We thought we would take a look at some questionable gaming tattoos. The kind that are either a bad idea or not well thought out, or just plain wrong. Gamers love getting tattoos of their favorite characters, but sometimes, they just need a friend to stop them from making a horrible mistake.
Friends don’t let friends make bad tattoo decisions. Unless both of you have been drinking heavily anyway. Some of the images are NSFW. Click through to check them all out.
Game Over. For your dating life. At least you ladies will see this guy coming.
The Duck Hunt Tramp Stamp Now I’m not gonna make any jokes about shooting ducks on a woman’s back. Promise.
A chest full of old school classics. What I love about this one is that if he keeps going, he’ll have the best shirt ever on his skin. But as it stands in this pic, it’s kind of a tube-top not pulled over his nipples.
In his spare time Pac-Man likes to use breasts in his mazes, just to change things up a bit. Yeah, this one is disturbing. Either they are intentionally hiding their breasts, or they have some sort of drippy nipple syndrome that requires napkin curtains.
Konami code? I like how the belly button is a question mark.
Super Mario buttcheeks. This guy tattooed everything but his warp pipe.
Pac-Man butt maze. I always wondered just where Pac-Man went when he disappeared from one side of the screen and re-appeared on the other. Eww!
Cool Bowser/Hippie Tattoo.
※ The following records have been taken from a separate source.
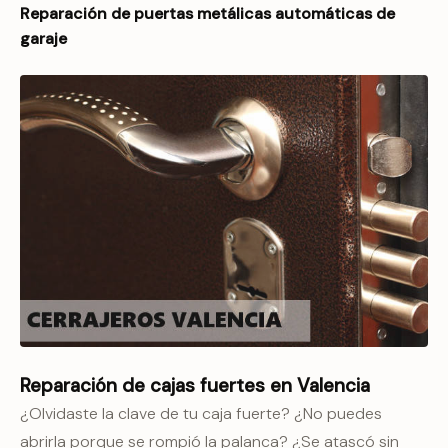
Reparación de puertas metálicas automáticas de
garaje
Reparación de cajas fuertes en Valencia
¿Olvidaste la clave de tu caja fuerte? ¿No puedes
abrirla porque se rompió la palanca? ¿Se atascó sin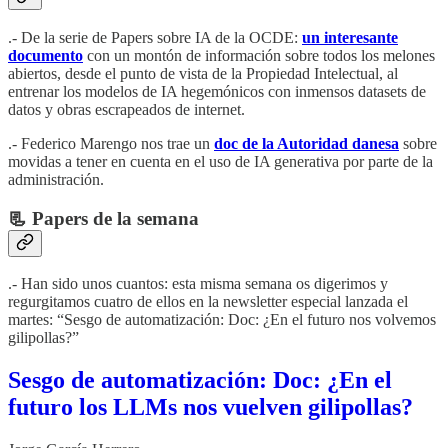
.- De la serie de Papers sobre IA de la OCDE:
un interesante
documento
con un montón de información sobre todos los melones
abiertos, desde el punto de vista de la Propiedad Intelectual, al
entrenar los modelos de IA hegemónicos con inmensos datasets de
datos y obras escrapeados de internet.
.- Federico Marengo nos trae un
doc de la Autoridad danesa
sobre
movidas a tener en cuenta en el uso de IA generativa por parte de la
administración.
📃 Papers de la semana
.- Han sido unos cuantos: esta misma semana os digerimos y
regurgitamos cuatro de ellos en la newsletter especial lanzada el
martes: “Sesgo de automatización: Doc: ¿En el futuro nos volvemos
gilipollas?”
Sesgo de automatización: Doc: ¿En el
futuro los LLMs nos vuelven gilipollas?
It’s what Bowser would look like if he smoked weed, surfed and had his own Jesus loving band….On the arm of a guy who smokes weed, surfs and has his own Jesus loving band…
The Power Glove Tattoo. You know, the Nintendo power glove was never that cool. We’re calling this a fail because if you are going to get a tat of the power glove, why would you not put it over your hand?
Ms. Pacman Head Tattoo. It’s always a good idea to mark your receding hairline with Ms. Pac-Man and some ghosts. Years later, you’ll always know where your hairline used to be.